Book Review: Fun Home: A Family Tragicomic by Alice Bechdel
Fun Home: A Family Tragicomic by Alison Bechdel
Published in 2006
My rating: 4 of 5 stars
Publisher’s Description:
Meet Alison’s father, a historic preservation expert and obsessive restorer of the family’s Victorian home, a third-generation funeral home director, a high school English teacher, an icily distant parent, and a closeted homosexual who, as it turns out, is involved with his male students and a family babysitter. Through narrative that is alternately heartbreaking and fiercely funny, we are drawn into a daughter’s complex yearning for her father. And yet, apart from assigned stints dusting caskets at the family-owned “fun home,” as Alison and her brothers call it, the relationship achieves its most intimate expression through the shared code of books. When Alison comes out as homosexual herself in late adolescence, the denouement is swift, graphic — and redemptive.
I first heard of Fun Home when I read an article about how it was on the summer reading list for incoming freshman at Duke University and a group of students were boycotting it. They said it was pornographic and that its homosexual themes violated their Christian moral beliefs. Learning a group is trying to ban or boycott a book is one sure way to get me interested in reading it.

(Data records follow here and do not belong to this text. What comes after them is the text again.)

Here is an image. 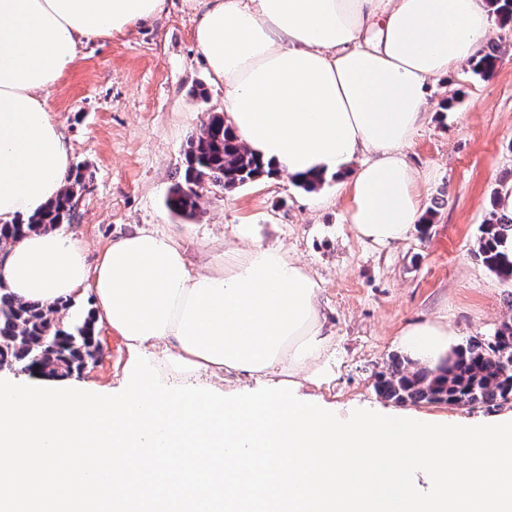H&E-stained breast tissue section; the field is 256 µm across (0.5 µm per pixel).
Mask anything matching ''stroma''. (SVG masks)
Segmentation results:
<instances>
[{"instance_id":"stroma-1","label":"stroma","mask_w":512,"mask_h":512,"mask_svg":"<svg viewBox=\"0 0 512 512\" xmlns=\"http://www.w3.org/2000/svg\"><path fill=\"white\" fill-rule=\"evenodd\" d=\"M194 27L183 0H168L161 17L128 35L82 45L50 89L73 164L86 176L78 215L63 231L83 239L93 260L112 239L151 227L173 235L198 269L220 260L246 227L255 241L288 248L322 286L333 345L320 385L300 386L299 397L341 413L377 409L467 425L511 417L512 399L476 408L397 404L375 383L400 356L397 338L408 325L440 319L463 342L512 318V282L473 255L496 192L512 186V25L494 28L499 61L490 77L465 65L451 77L452 92L431 90L425 124L405 150L425 221L389 245L360 237L348 223L347 196L333 177L312 192L283 173L229 190L209 184L197 216L167 209L188 140L224 109V89L212 80ZM97 334L96 362L67 381L120 389L132 355L109 327Z\"/></svg>"}]
</instances>
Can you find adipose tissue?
I'll return each instance as SVG.
<instances>
[{
  "label": "adipose tissue",
  "mask_w": 512,
  "mask_h": 512,
  "mask_svg": "<svg viewBox=\"0 0 512 512\" xmlns=\"http://www.w3.org/2000/svg\"><path fill=\"white\" fill-rule=\"evenodd\" d=\"M195 40L224 87L226 123L265 166L298 178L335 175L347 220L378 243L422 222L404 150L429 109L428 85L476 58L494 27L486 0H184ZM167 0H0V223L40 213L72 173L69 138L49 89L82 44L161 16ZM372 161L351 167L359 153ZM18 298L71 304L92 290L100 323L134 351L158 347L164 374L316 380L328 349L319 282L287 250L252 241L218 267L191 271L176 239L140 229L96 262L84 241L31 232L0 250ZM416 366L457 347L446 323L401 331Z\"/></svg>",
  "instance_id": "1"
}]
</instances>
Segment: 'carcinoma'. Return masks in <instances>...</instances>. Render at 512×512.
Listing matches in <instances>:
<instances>
[{"instance_id":"carcinoma-1","label":"carcinoma","mask_w":512,"mask_h":512,"mask_svg":"<svg viewBox=\"0 0 512 512\" xmlns=\"http://www.w3.org/2000/svg\"><path fill=\"white\" fill-rule=\"evenodd\" d=\"M495 21L512 24V0H488ZM498 62L497 48L488 45L471 63L472 73L490 75ZM265 167L242 145L224 117L212 115L204 129L189 140L185 170L170 189L167 208L192 218L201 208V185L209 180L233 189L265 174ZM85 175L76 170L61 194L44 211L17 224H0V244L29 232L54 228L74 217V199ZM474 256L499 279L512 282V213L500 212L495 221L480 227ZM58 311L16 298L0 285V366L43 377H63L81 370L96 358L95 319L84 318L65 326ZM512 357V319L502 321L493 334L472 337L459 346L451 361L436 371H410L403 361L392 360L388 372L378 377V394L396 403H463L472 408L512 398V370L502 358Z\"/></svg>"}]
</instances>
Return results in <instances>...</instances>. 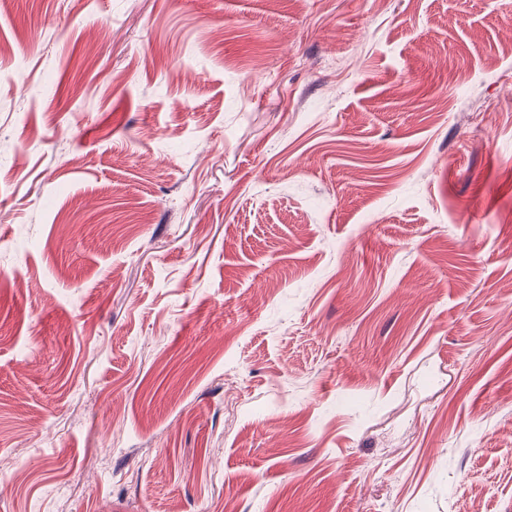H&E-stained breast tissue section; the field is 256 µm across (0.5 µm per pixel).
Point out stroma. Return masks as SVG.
I'll use <instances>...</instances> for the list:
<instances>
[{
    "mask_svg": "<svg viewBox=\"0 0 512 512\" xmlns=\"http://www.w3.org/2000/svg\"><path fill=\"white\" fill-rule=\"evenodd\" d=\"M512 0L0 9V512H512Z\"/></svg>",
    "mask_w": 512,
    "mask_h": 512,
    "instance_id": "stroma-1",
    "label": "stroma"
}]
</instances>
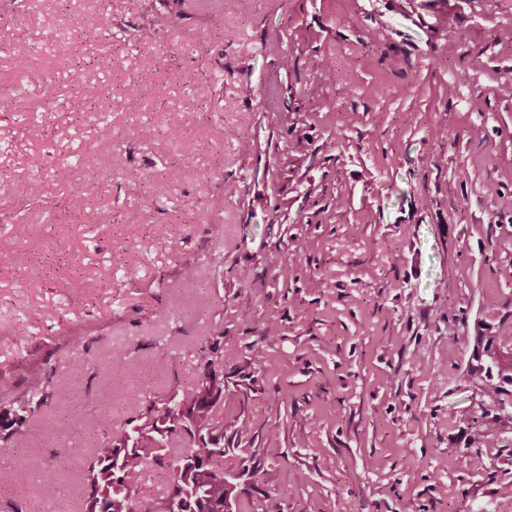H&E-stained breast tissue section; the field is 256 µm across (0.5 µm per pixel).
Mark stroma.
<instances>
[{
  "instance_id": "35a3bbf8",
  "label": "stroma",
  "mask_w": 512,
  "mask_h": 512,
  "mask_svg": "<svg viewBox=\"0 0 512 512\" xmlns=\"http://www.w3.org/2000/svg\"><path fill=\"white\" fill-rule=\"evenodd\" d=\"M0 97V396L58 387L0 503L78 512L68 411L128 426L214 351L237 512H512L467 374L480 322L512 361V0H16Z\"/></svg>"
}]
</instances>
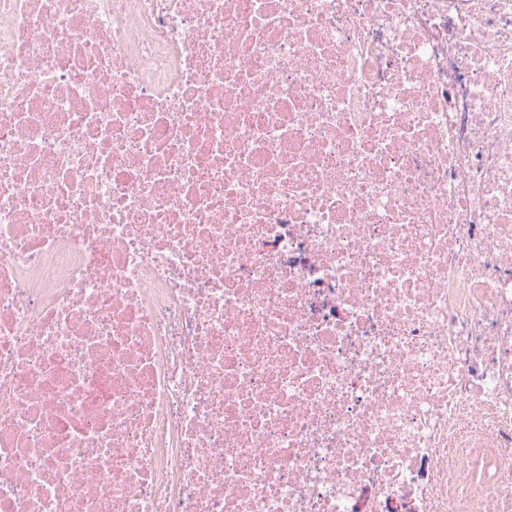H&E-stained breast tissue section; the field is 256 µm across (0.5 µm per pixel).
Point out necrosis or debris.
<instances>
[{
	"label": "necrosis or debris",
	"instance_id": "necrosis-or-debris-1",
	"mask_svg": "<svg viewBox=\"0 0 512 512\" xmlns=\"http://www.w3.org/2000/svg\"><path fill=\"white\" fill-rule=\"evenodd\" d=\"M0 512H512V0H0Z\"/></svg>",
	"mask_w": 512,
	"mask_h": 512
}]
</instances>
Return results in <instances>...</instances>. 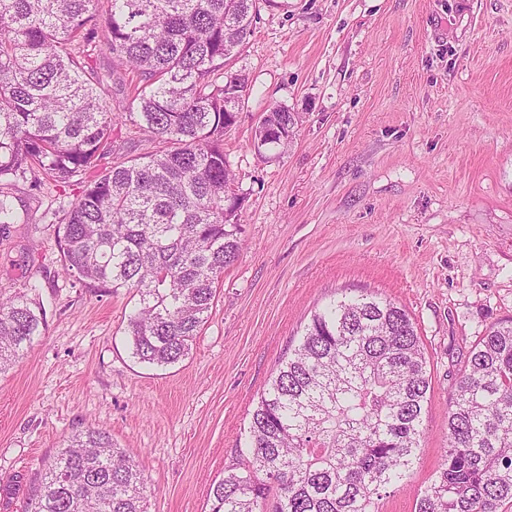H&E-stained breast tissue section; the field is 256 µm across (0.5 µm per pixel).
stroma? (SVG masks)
Segmentation results:
<instances>
[{
    "mask_svg": "<svg viewBox=\"0 0 512 512\" xmlns=\"http://www.w3.org/2000/svg\"><path fill=\"white\" fill-rule=\"evenodd\" d=\"M234 67L249 78L224 135L242 249L178 363L133 358L132 291L66 273L55 215L81 186H10L23 221L0 232V299L27 294L45 326L0 374V480L38 478L95 427L139 466L148 512H209L311 313L364 288L407 310L427 361L415 466L380 503L414 512L452 384L479 336L512 320V0H261ZM277 105L300 121L264 158L255 128Z\"/></svg>",
    "mask_w": 512,
    "mask_h": 512,
    "instance_id": "obj_1",
    "label": "stroma"
}]
</instances>
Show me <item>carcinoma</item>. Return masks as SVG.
<instances>
[{
	"mask_svg": "<svg viewBox=\"0 0 512 512\" xmlns=\"http://www.w3.org/2000/svg\"><path fill=\"white\" fill-rule=\"evenodd\" d=\"M0 0V230L18 223L4 184H84L57 216L64 269L89 288H132V354L188 356L224 269L240 255L244 199L224 132L245 104L235 75L256 0ZM112 72L91 61L99 33ZM132 73L115 98L107 79ZM129 121L165 148L109 164ZM296 113L277 106L254 149L285 147ZM41 306L0 301V372L42 334ZM430 388L409 313L373 292L314 311L254 407L250 458L210 490L209 512H379L410 475ZM512 503V322L491 326L449 393L448 448L415 512H500ZM26 512H147L138 466L89 428L29 485Z\"/></svg>",
	"mask_w": 512,
	"mask_h": 512,
	"instance_id": "1",
	"label": "carcinoma"
}]
</instances>
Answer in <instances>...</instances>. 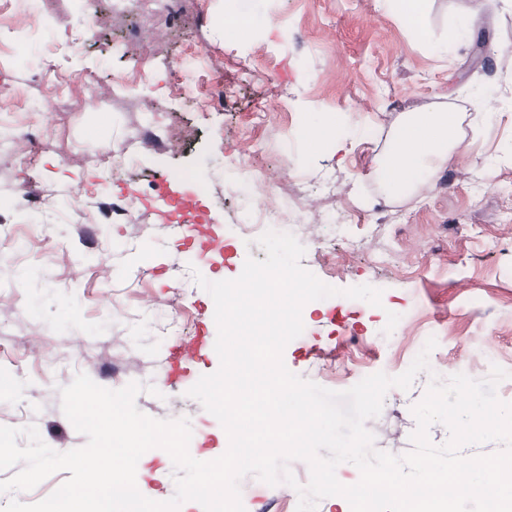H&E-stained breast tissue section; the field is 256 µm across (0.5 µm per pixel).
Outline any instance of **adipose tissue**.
I'll use <instances>...</instances> for the list:
<instances>
[{"mask_svg":"<svg viewBox=\"0 0 512 512\" xmlns=\"http://www.w3.org/2000/svg\"><path fill=\"white\" fill-rule=\"evenodd\" d=\"M458 130L459 115L455 112L408 114L389 140L378 178L390 192L404 193L422 182L433 164L447 161Z\"/></svg>","mask_w":512,"mask_h":512,"instance_id":"obj_1","label":"adipose tissue"}]
</instances>
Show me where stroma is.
Returning a JSON list of instances; mask_svg holds the SVG:
<instances>
[{
    "label": "stroma",
    "mask_w": 512,
    "mask_h": 512,
    "mask_svg": "<svg viewBox=\"0 0 512 512\" xmlns=\"http://www.w3.org/2000/svg\"><path fill=\"white\" fill-rule=\"evenodd\" d=\"M251 26L245 39L224 38L225 0H180L173 20L137 14L113 23L94 40L74 45L83 0H29L48 14L36 32L11 34L0 58V92L17 105L0 112V425H36L53 450L83 447L62 411L60 389L77 373L120 389L137 381L145 390L137 408L159 420L188 418L190 454L210 461L223 455L224 430L187 386L167 384L176 339L170 314L187 309L185 335L218 333L211 296L195 281L237 278L247 257L265 259L255 238L238 226L249 204L227 193L236 170L263 171L274 190L269 209L301 220L302 266L333 277L339 295L307 303L304 330L289 342V371L333 391L387 371L391 344L412 329L398 320L415 304L428 325L453 338L436 361L483 380V349L512 352V0H486L477 20L469 0H425L419 21L400 13L394 0H245ZM489 32L491 66L473 65L475 39ZM162 50L146 79L127 93L114 76L128 72L141 43ZM211 58L193 76L196 98L174 93L169 66L189 47ZM94 82L98 107L46 110L34 76L47 65ZM231 93L226 110L205 112L201 98L214 81ZM158 113L171 146L139 153L120 177L104 173L94 141L113 153L132 151L144 108ZM445 107L463 114L461 160L443 164L415 190L390 197L372 175L406 114ZM339 118L336 139L312 149L288 143L289 125L310 127ZM296 175L286 177L284 164ZM193 173L205 191L199 200L224 227V252L199 266L195 247L176 228L159 223L152 204L155 181ZM52 191V204L28 200L33 183ZM83 203L69 205L72 191ZM136 203L125 224L101 220L105 201ZM391 248L396 265L376 268L372 252ZM345 262L333 269L326 250ZM373 283L381 306L359 301L348 311L344 289ZM428 381L390 389L378 417L367 420L376 449L400 456L413 444L411 412ZM149 474H137L152 500L175 493L168 453L152 449ZM289 469L296 486L268 485L249 475L240 482L245 512H296L297 486L310 469Z\"/></svg>",
    "instance_id": "1"
}]
</instances>
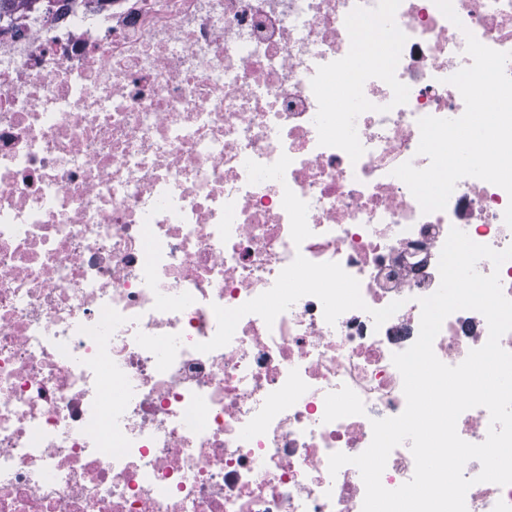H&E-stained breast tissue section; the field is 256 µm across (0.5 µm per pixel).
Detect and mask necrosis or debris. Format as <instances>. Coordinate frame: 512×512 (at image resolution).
<instances>
[{"instance_id": "1", "label": "necrosis or debris", "mask_w": 512, "mask_h": 512, "mask_svg": "<svg viewBox=\"0 0 512 512\" xmlns=\"http://www.w3.org/2000/svg\"><path fill=\"white\" fill-rule=\"evenodd\" d=\"M452 2L0 17V512H362L328 458L403 412L392 356L450 229L512 245L501 187L425 214L393 174L429 163L419 118L463 114L467 35L512 52V0ZM488 334L459 310L433 349L455 366ZM480 470L467 512H512Z\"/></svg>"}]
</instances>
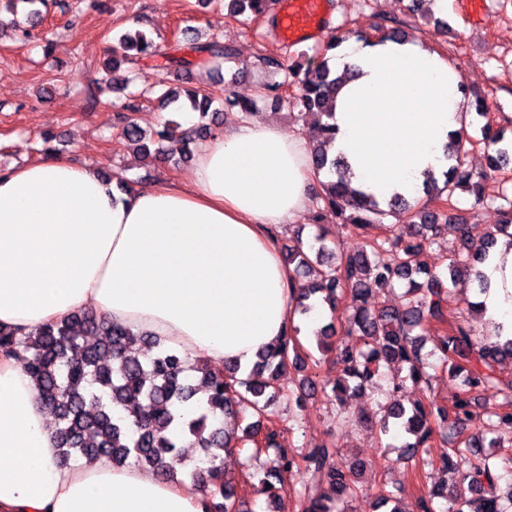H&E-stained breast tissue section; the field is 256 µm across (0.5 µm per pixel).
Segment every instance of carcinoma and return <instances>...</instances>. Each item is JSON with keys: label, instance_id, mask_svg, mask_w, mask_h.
I'll return each instance as SVG.
<instances>
[{"label": "carcinoma", "instance_id": "cac0c4a2", "mask_svg": "<svg viewBox=\"0 0 512 512\" xmlns=\"http://www.w3.org/2000/svg\"><path fill=\"white\" fill-rule=\"evenodd\" d=\"M20 3L31 6L25 24L15 25L19 37L25 39L29 36L27 24L37 22L40 11L32 8L36 0H8L6 8L16 15ZM271 4L272 0H229L228 15L248 25L265 17ZM334 49L336 44L330 43L316 51L304 68L262 55L258 57L259 64L267 70L284 72L283 81L264 85L261 91L250 94L226 90L223 99L224 104L247 116L257 100L271 97L281 101L283 88L296 86L292 105L299 109L301 119L312 117L318 127L319 141L311 145L312 167L318 173L331 175L340 173L342 168L340 159L330 156L329 150L336 137L332 107L345 77L334 71L335 56L329 54ZM110 52L112 65L94 79L99 86L111 84V76L123 64L128 65L129 72L125 84L135 81L136 67L147 57L159 55L167 67L188 68L233 56V49L216 38L203 44L178 42L162 51L141 31L120 37ZM182 95L197 112L199 121L185 127L170 120L150 141L130 117L138 108V98L131 97L119 114L125 143L145 157L168 158L178 153L184 159L190 158L189 146L210 133V125L203 119H216L217 111L211 107L217 98L206 89L186 87L162 93L158 96L159 105L169 108ZM470 145L467 138L453 142L448 156L451 165L443 185L425 182L423 197L412 204L395 197L384 208L341 177L322 182L321 193L316 197L318 207L336 212L340 223L358 231L362 247L355 252H341L319 234L308 247L299 244L283 255L300 280L295 311L308 315L314 308L310 299L320 295L332 312L342 310L344 332L359 339L358 348L336 345L337 329L332 322L318 332V350H335L342 365V373L331 387L330 398L336 404L343 405L351 391L372 384L381 369L393 363L408 365V374L393 384L395 393L408 381L415 386L429 385L428 369L436 365L452 375L466 373L450 402L440 403L428 397L407 407L395 399L381 420L382 431L394 426L408 437L397 460H412L422 454V464L451 474L467 485L469 495L462 496L448 488V482L439 483L420 495L418 512H438L444 502L448 512H512V483L507 496L497 493L500 470L512 466V458L494 452L485 454L476 446L477 440L488 435V447L494 449L501 432L512 434V373L504 375L494 368L495 363L512 359V336L487 345L477 340L470 325L458 321L437 337L429 353L436 363L421 354L426 333L448 324L445 281L472 279L479 292H485L488 282L478 266L487 261L498 236L512 238V200L505 192L501 193L505 204L500 206L497 224H470L462 215L447 209L458 190H467L478 203L488 200L486 181L512 164V145L505 144L503 135L497 134L485 139L490 171L475 175L464 167ZM393 210L403 214L406 224L402 233L392 237L386 234L383 218ZM450 223L457 225L460 251L450 256L439 271L421 266L417 256L430 241L429 233ZM388 248L397 252L396 259L381 258V252ZM403 281L409 286L405 307H374L382 294ZM139 339L151 351L147 359L128 347L133 337L127 328L89 309L77 310L69 318L27 336L0 326V350L15 356L33 375L41 404L57 419L62 464L73 465L82 457H106L116 467L146 465L166 480L187 473L195 484L212 489L216 502L210 512H248L234 486L224 480V465L238 448L256 442L260 430L250 423L243 435L230 434L224 431L221 417L236 413L238 398L229 394L231 390H243V399L258 415L283 396L280 379L287 366L298 361L300 368H308V362L300 360L296 338L287 336L280 345L258 353V360L244 375L236 364L215 368L203 358L190 360L152 336L143 334ZM318 386L308 376L299 389L289 392L288 398L300 408L315 395ZM487 390L494 391L501 402L486 409L483 432L473 435L469 430L476 417L474 408ZM173 427L189 436L188 447L201 449L203 456L188 458L178 439L167 435ZM437 435L441 438L440 449L433 453ZM264 443L268 461L262 482L273 498H281L284 475L294 468L306 476L302 494L305 512H341L339 505L360 491L357 473L362 463L345 461L334 443L297 452L278 444L274 430L265 432ZM324 482L335 495L320 491Z\"/></svg>", "mask_w": 512, "mask_h": 512}]
</instances>
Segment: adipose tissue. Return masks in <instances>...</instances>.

Fun Home is Alison Bechdel’s graphic memoir of her life growing up. Fun home is what she and her brothers called the family-owned funeral home her dad ran. This was the first adult graphic novel I’ve read. (And by adult, I mean for grown-ups, NOT porn.) I was really surprised how drawn into it I was. I didn’t realize that characters could be so defined in the graphic format. I really felt for Alison, having to grow up with such distant, detached parents. Her pain and confusion over her father’s death jumps off the page.
The only way that Alison and her father relate to one another is through a mutual love of books and reading. Fun Home is peppered with literary references and comparisons that went completely over my head. Once again I’m pulling the “I was an accounting major so I didn’t read any classics in college card”. If you have, you may enjoy the references and Alison’s book will have even more meaning for you. However, I still liked this book a lot anyway.
There were a few nude drawings in this book, when Alison figures out she’s a lesbian and starts having relationships with women. However, Alison is a talented illustrator and they looked like works of art in my opinion. If the scenes had been described using words, they would have been much more graphic. I am applying Justice Potter Stewart’s “I know it when I see it” test of obscenity and this ain’t it.
As far as the homosexual themes in the book goes, yes this is a memoir written by a lesbian about her relationship with her gay dad. It’s a gay book. But isn’t one of the great things about reading learning about people who are different than you? Reading helps one develop a deep sense of empathy. Maybe you might even learn that people you once thought were evil are not. Maybe that’s a scary thought for some people and they would rather live in their insulated bubbles. I’m glad I’m not one of those people. However, I should thank the students at Duke for alerting me to this book’s existence.
Put Fun Home on your list of challenged books that must be read!